According to Lubka, Bitcoin is a good hedge against some inflationary pressures such as quantitative easing, but against others such as supply chain disruptions it performs worse.

Lubka’s comments come during a difficult period for both cryptocurrency and the financial markets. Bitcoin is currently trading at $23,348, up 20.3% on the month but down 44.1% on the year. Meanwhile, the S&P 500 is up 8.04% on the month, down 5.8% on the year to 4,129.

Understanding Inflation

Inflation basically referred to the printing of fresh money against the delivery of fixed collateral, such as silver or gold. For years, however, fiat – physical paper money – has not been backed by such collateral.

Today, the term inflation is used to describe two separate things that share surface similarities because they increase the price of consumer goods, but at their core are fundamentally different.
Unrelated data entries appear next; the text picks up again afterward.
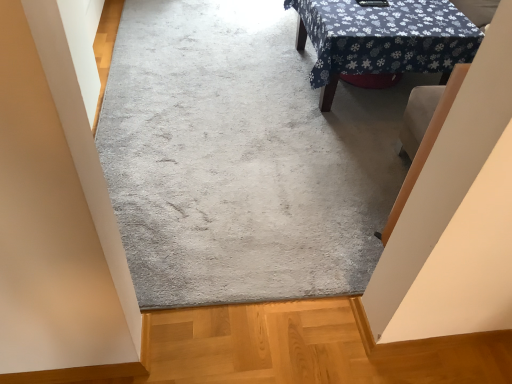
What do you see at coordinates (383, 39) in the screenshot?
I see `blue floral tablecloth at upper center` at bounding box center [383, 39].

Where is `blue floral tablecloth at upper center`? The width and height of the screenshot is (512, 384). blue floral tablecloth at upper center is located at coordinates (383, 39).

What is the approximate width of blue floral tablecloth at upper center?

blue floral tablecloth at upper center is 3.59 feet wide.

Where is `blue floral tablecloth at upper center`? The height and width of the screenshot is (384, 512). blue floral tablecloth at upper center is located at coordinates (383, 39).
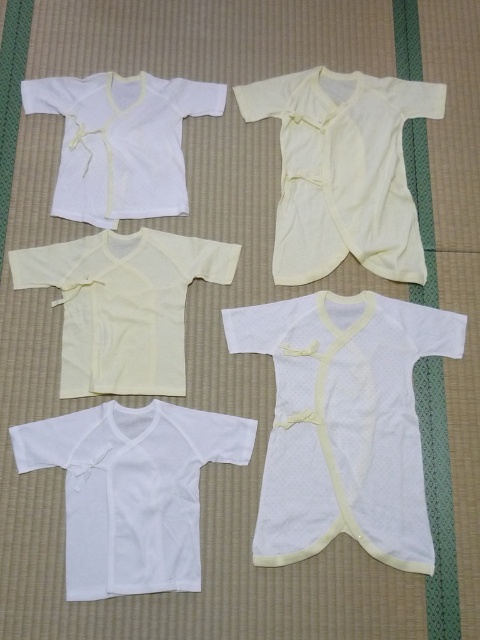
Question: Is creamy yellow knit onesie at upper center thinner than white cotton shirt at upper left?

Choices:
 (A) yes
 (B) no

Answer: (B)

Question: Is creamy yellow knit onesie at upper center smaller than yellow soft cotton shirt at center?

Choices:
 (A) yes
 (B) no

Answer: (B)

Question: Estimate the real-world distances between objects in this image. Which object is farther from the creamy yellow knit onesie at upper center?

Choices:
 (A) white cotton shirt at upper left
 (B) yellow soft cotton shirt at center
 (C) white matte t-shirt at lower left

Answer: (C)

Question: Which of the following is the closest to the observer?

Choices:
 (A) (71, 356)
 (B) (69, 212)
 (C) (374, 355)

Answer: (C)

Question: Can you confirm if white soft fabric baby gown at center is positioned to the right of yellow soft cotton shirt at center?

Choices:
 (A) no
 (B) yes

Answer: (B)

Question: Which object is closer to the camera taking this photo?

Choices:
 (A) white soft fabric baby gown at center
 (B) white matte t-shirt at lower left
 (C) yellow soft cotton shirt at center

Answer: (B)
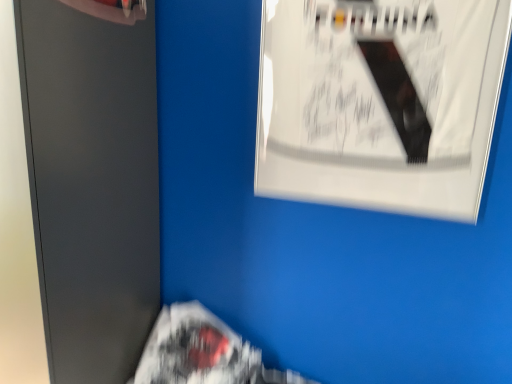
Question: Is matte gray file cabinet at left to the right of white glossy poster at upper right from the viewer's perspective?

Choices:
 (A) no
 (B) yes

Answer: (A)

Question: Is white glossy poster at upper right inside matte gray file cabinet at left?

Choices:
 (A) no
 (B) yes

Answer: (A)

Question: From a real-world perspective, is matte gray file cabinet at left beneath white glossy poster at upper right?

Choices:
 (A) no
 (B) yes

Answer: (B)

Question: Can you confirm if matte gray file cabinet at left is smaller than white glossy poster at upper right?

Choices:
 (A) no
 (B) yes

Answer: (A)

Question: Is matte gray file cabinet at left directly adjacent to white glossy poster at upper right?

Choices:
 (A) yes
 (B) no

Answer: (B)

Question: Does point (129, 382) appear closer or farther from the camera than point (74, 241)?

Choices:
 (A) closer
 (B) farther

Answer: (B)

Question: Is white paper flyer at lower center spatially inside matte gray file cabinet at left, or outside of it?

Choices:
 (A) outside
 (B) inside

Answer: (A)

Question: In the image, is white paper flyer at lower center positioned in front of or behind matte gray file cabinet at left?

Choices:
 (A) front
 (B) behind

Answer: (B)

Question: In terms of height, does white paper flyer at lower center look taller or shorter compared to matte gray file cabinet at left?

Choices:
 (A) short
 (B) tall

Answer: (A)

Question: Based on their sizes in the image, would you say white paper flyer at lower center is bigger or smaller than white glossy poster at upper right?

Choices:
 (A) small
 (B) big

Answer: (B)

Question: From a real-world perspective, is white paper flyer at lower center physically located above or below white glossy poster at upper right?

Choices:
 (A) above
 (B) below

Answer: (B)

Question: Is white paper flyer at lower center situated inside white glossy poster at upper right or outside?

Choices:
 (A) outside
 (B) inside

Answer: (A)

Question: From the image's perspective, relative to white glossy poster at upper right, is white paper flyer at lower center above or below?

Choices:
 (A) above
 (B) below

Answer: (B)

Question: Considering the positions of matte gray file cabinet at left and white glossy poster at upper right in the image, is matte gray file cabinet at left wider or thinner than white glossy poster at upper right?

Choices:
 (A) wide
 (B) thin

Answer: (A)

Question: Looking at the image, does matte gray file cabinet at left seem bigger or smaller compared to white glossy poster at upper right?

Choices:
 (A) big
 (B) small

Answer: (A)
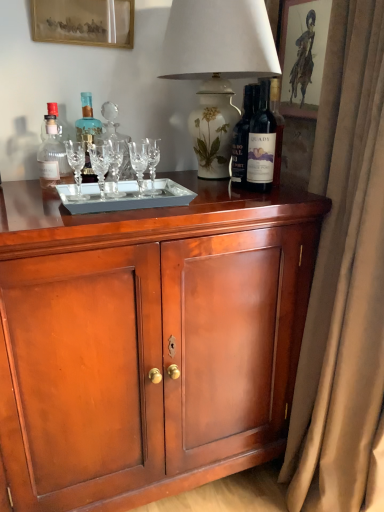
The height and width of the screenshot is (512, 384). I want to click on vacant area that lies in front of matte glass bottle at left, the third bottle from the right, so 34,196.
One is inflation caused by quantitative easing or money printing, the other is caused by increased scarcity of goods.

With US inflation at 9.1%, the highest level in 40 years, understanding the difference is increasingly relevant.

“Inflation and what’s happening right now has captured the average person’s attention in a way it never has before,” Lubka explained on the What Bitcoin Did Podcast. “I think the average person didn’t care about inflation over the last two decades. And why would they? It was relatively low, it didn’t really affect their lives, but people are really feeling it today.”

The problem that consumers and Bitcoin holders currently face, says Lubka, is that they face both types of “inflation” at the same time. The first type was good for Bitcoin prices, but the second was not.

“In the beginning there was a huge money creation – so the US is printing a ton of money to bail out COVID and everything else. Bitcoin goes from 10k to 69k, let’s make no mistake, when they printed money, and they expanded the money supply Bitcoin was a of the best performing assets … Bitcoin hedged you against the expansion of the money supply.”

However, here is the sting in the story.

Like Lubka observes“Later, we have this second wave of inflation that’s really centered in food and energy, and it’s because of the war, it’s because of supply chain disruptions … Let’s be clear, the war was the spark that set everything on fire, but we set off a bunch of ignition for decades by not investing in these things.”

After the second wave of inflation, Bitcoin prices fell to where they are today.

A complex picture

Understanding inflation is no easy task. As Lubka explains it, the picture is complex. While the recent drop in Bitcoin prices has challenged the logic that BTC is a hedge against inflation, a better understanding of what inflation is provides a more nuanced view.

The good news for Bitcoin HODLers is that a less desirable form of “inflation” doesn’t always have to be permanent. Disruptions in the supply chain can eventually be resolved and prices can fall again.

The bad news is that such resolutions may be quite a long way off.